The US’s two largest grocery store brands — Safeway and Kroger — have joined other leading national retailers in saying they won’t carry the product if approved, which include Target, Whole Foods, and Trader Joe’s. Sure, this isn’t as big as CVS pulling tobacco off the shelf. But it still matters because it shows big companies saying "no" to a product that some customers might want, even if peremptorily.
Mar. 5: Chipotle names climate change as a material risk in its 10-K. Last month Chipotle listed climate change as a risk for the company in its SEC filing, explaining: “Increasing weather volatility or other long-term changes in global weather patterns, including any changes associated with global climate change, could have a significant impact on the price or availability of some of our ingredients,”.
As Climate Progress’ Emily Atkin pointed out, for a brand to bring the issue to light in this way is unprecedented: “The fact that Chipotle openly acknowledges climate change, even as a ‘routine risk,’ is news — as there are likely companies that wouldn’t mention the words ‘climate change’ if their business depended on it. And they do.”
Which leads to another reason why this is potentially a big deal.
It’s no secret that SEC disclosure requirements leave room for companies to be opaque about climate change risks.
Bill Russell, of Transitioning to Green (and a Green Accounting professor), noted that, “Chipotle taking this leading position on climate-change risk disclosure could allow shareholders of any competitor company to ‘demand’ that their company explain how climate change is not a material risk to their company. At any time in the future, should it turn out to be material and they had ‘demanded’ the question be addressed, they could potentially be set up for a shareholder lawsuit.”

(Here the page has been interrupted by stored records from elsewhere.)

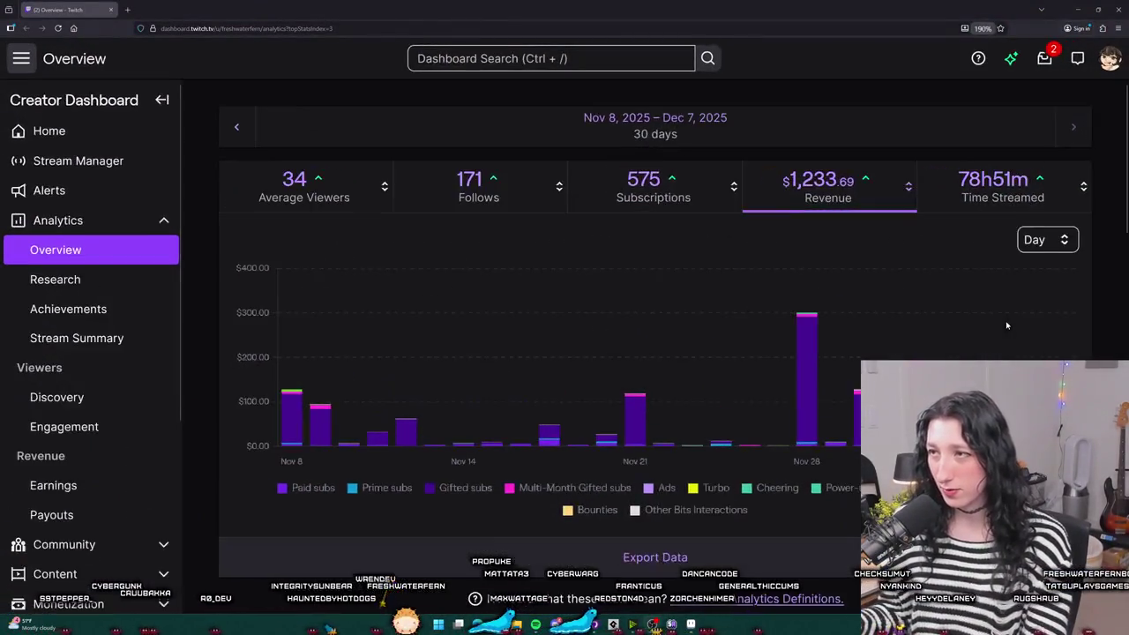
pyautogui.scroll(1, 1050, 282)
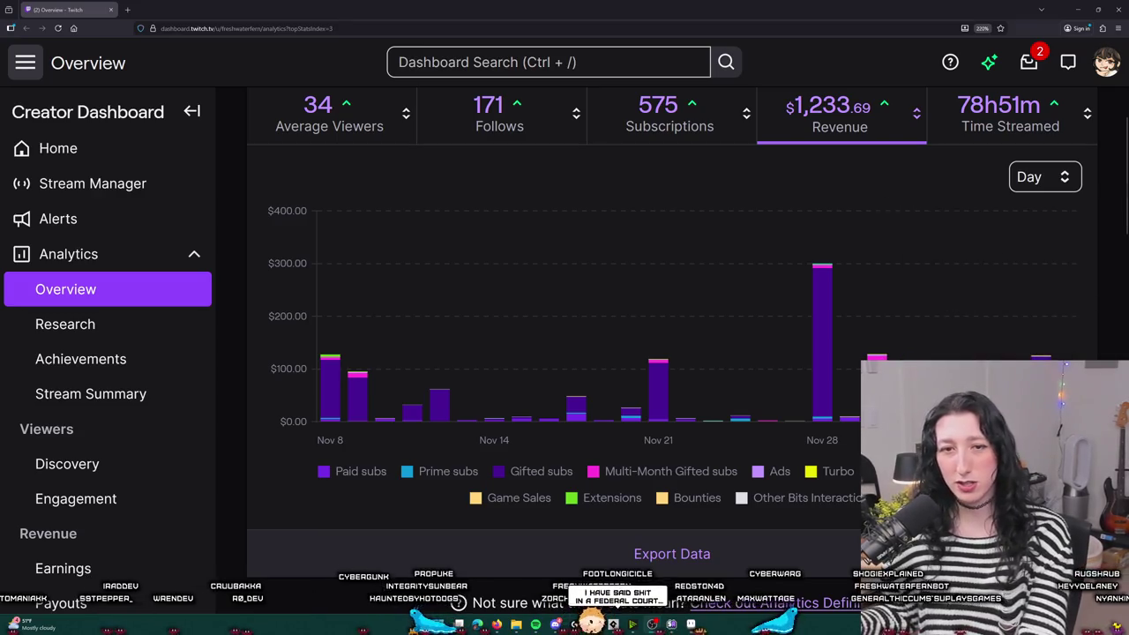
pyautogui.press('ctrl+minus')
pyautogui.press('ctrl+minus')
pyautogui.press('ctrl+minus')
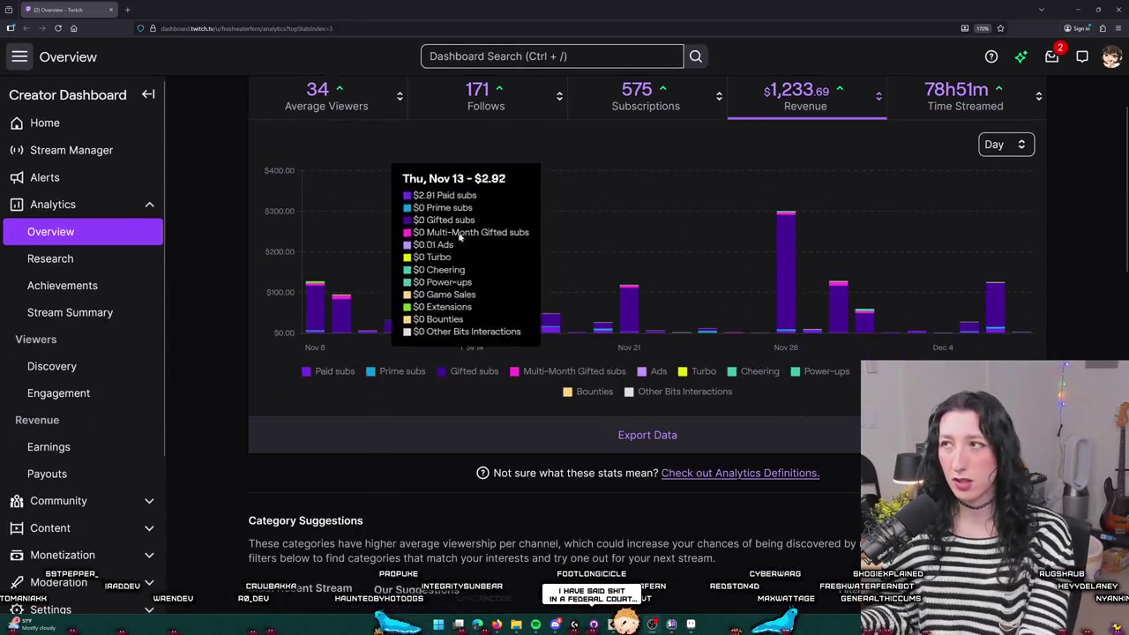
pyautogui.press('ctrl+minus')
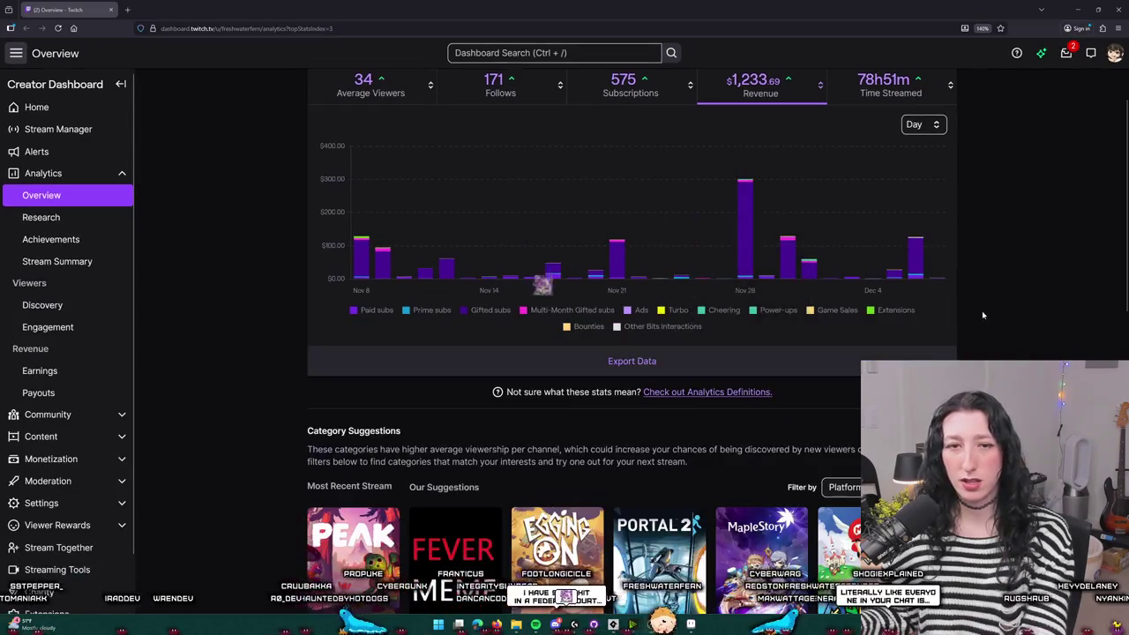
pyautogui.scroll(1, 982, 307)
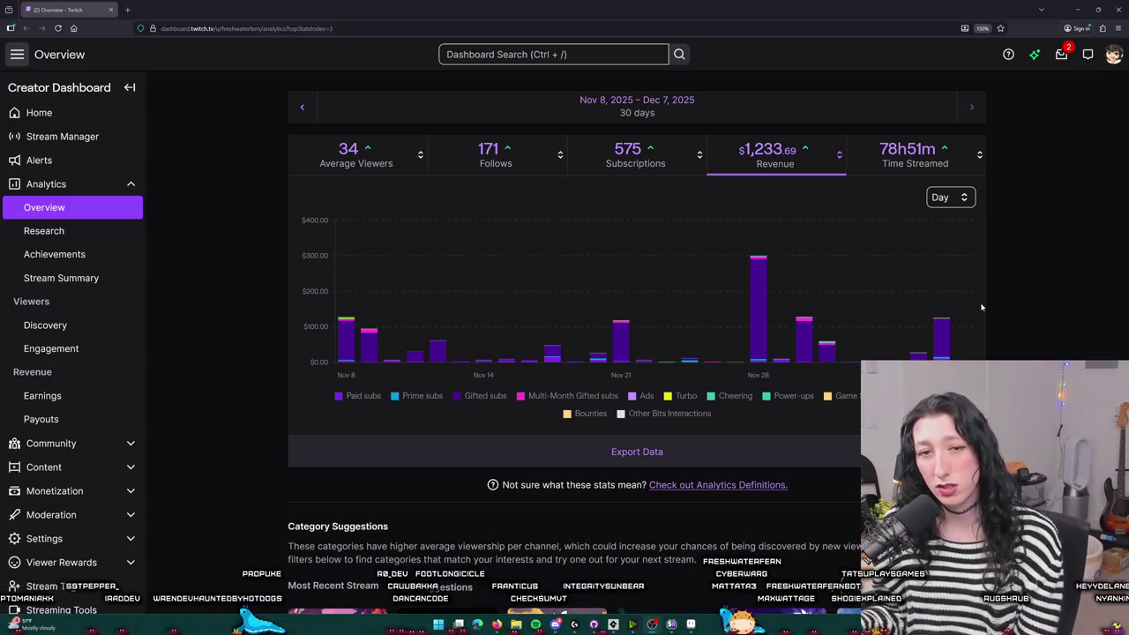
pyautogui.moveTo(967, 298)
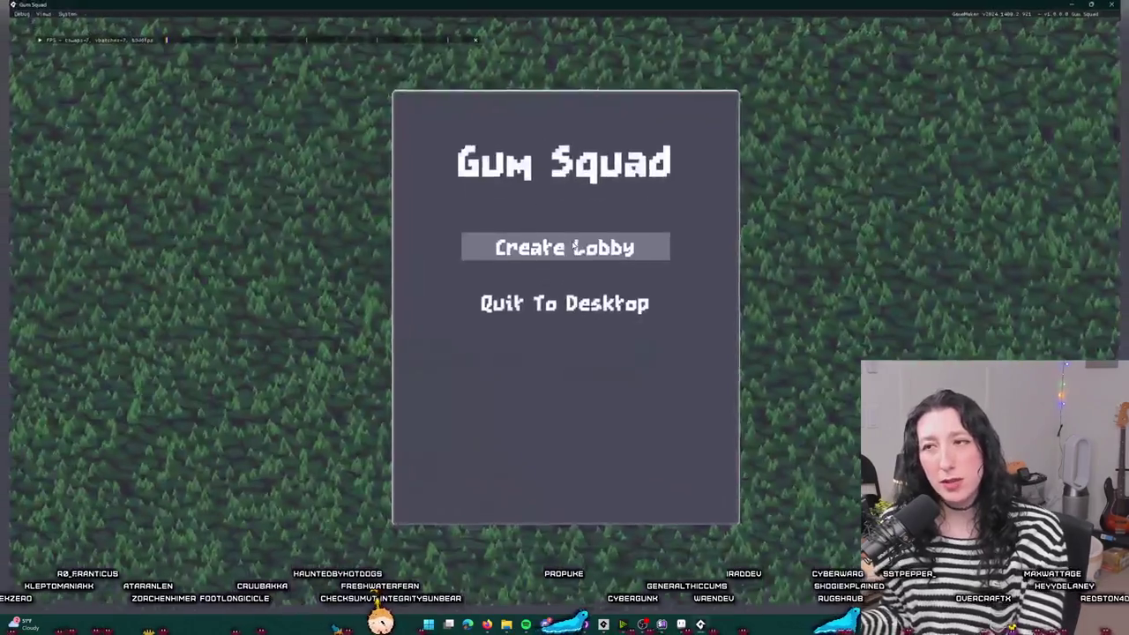
# - Start a new Gum Squad lobby and check the inventory before playing
pyautogui.click(565, 244)
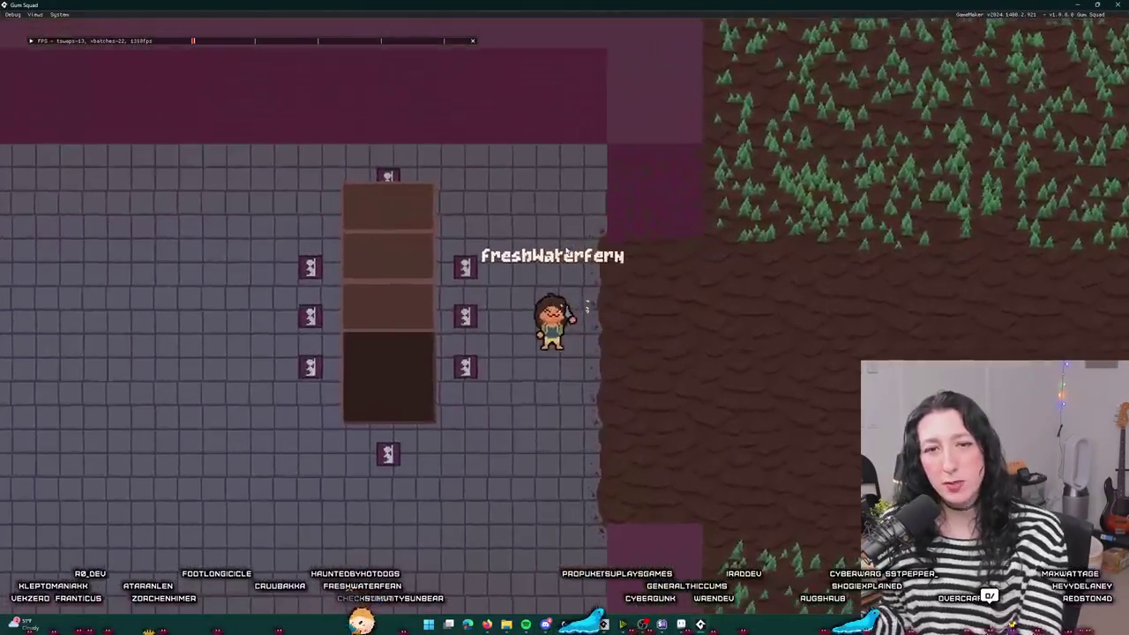
pyautogui.press('Tab')
pyautogui.press('Tab')
pyautogui.scroll(2, 480, 226)
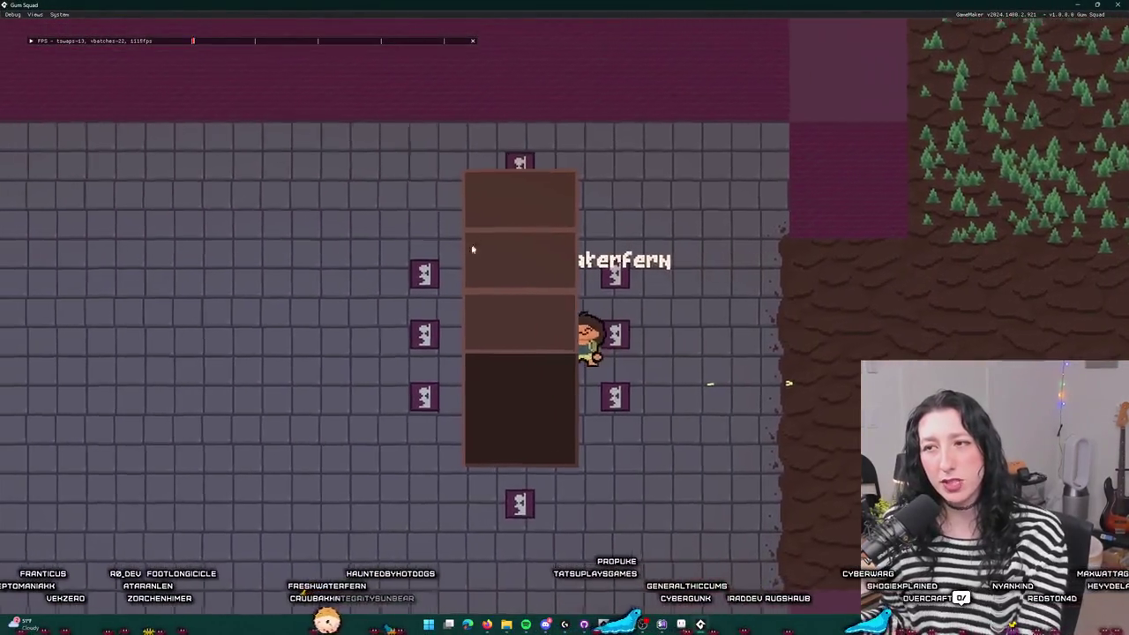
# - Walk the player left and down toward the enemy, then circle the pillar on all sides
pyautogui.press('a')
pyautogui.press('s')
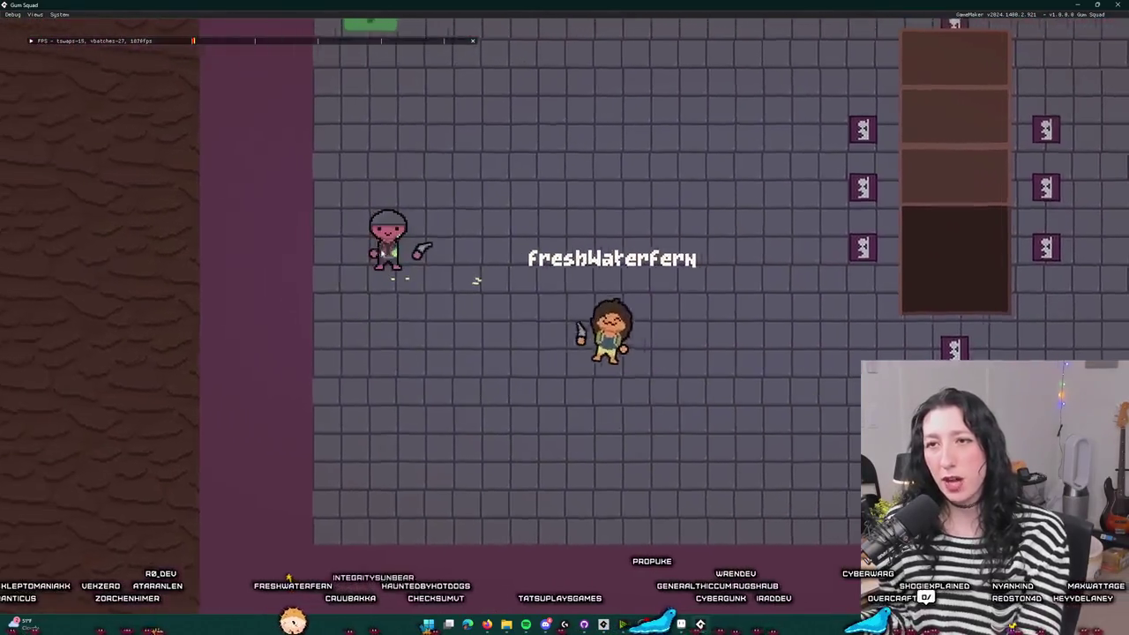
pyautogui.press('d')
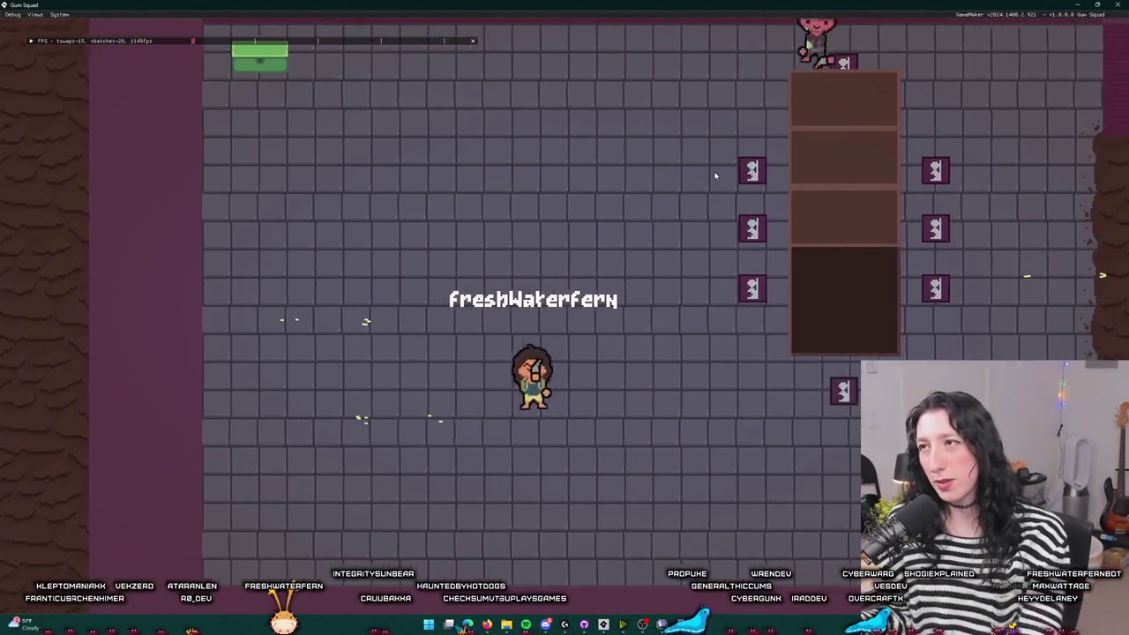
pyautogui.press('w')
pyautogui.press('d')
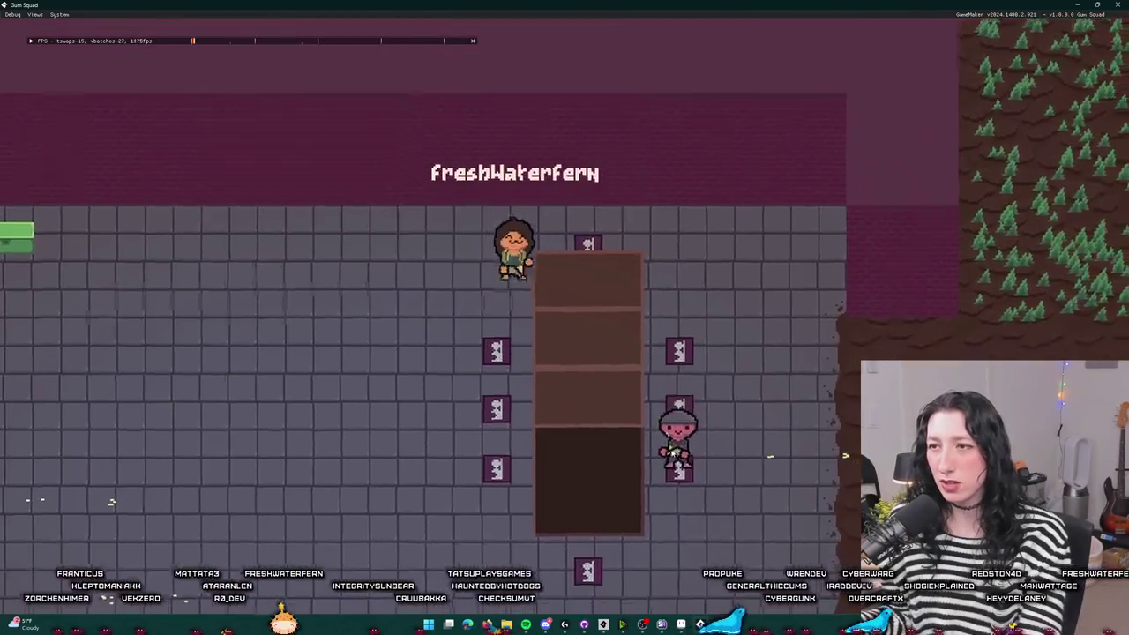
pyautogui.press('d')
pyautogui.press('Right')
pyautogui.press('Down')
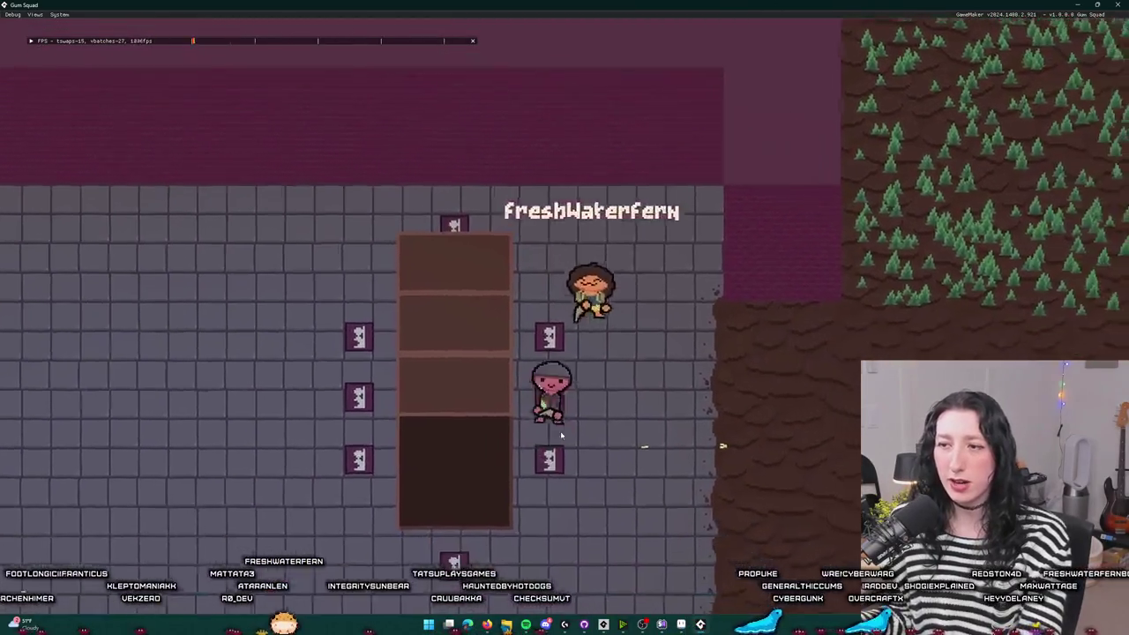
pyautogui.press('Left')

While climate-change risk might still be a hard thing for some people to grasp, litigation risk sure isn’t. This is something that corporations are finely attuned to — and take action to prevent.
So with this move, Chipotle may have blown a transparency hole in climate-change risk disclosure for shareholders of other companies to climb on through.
I wrote earlier that I’m betting that forward-looking brands that make bold pro-health and pro-environmental choices will be rewarded by investors and consumers — and others will follow.
It’s just the “Diffusion of Innovations” theory in action. Innovators take the risk and go way out on the limb. Early adopters see it and spread the news. Then others follow it and it becomes normal.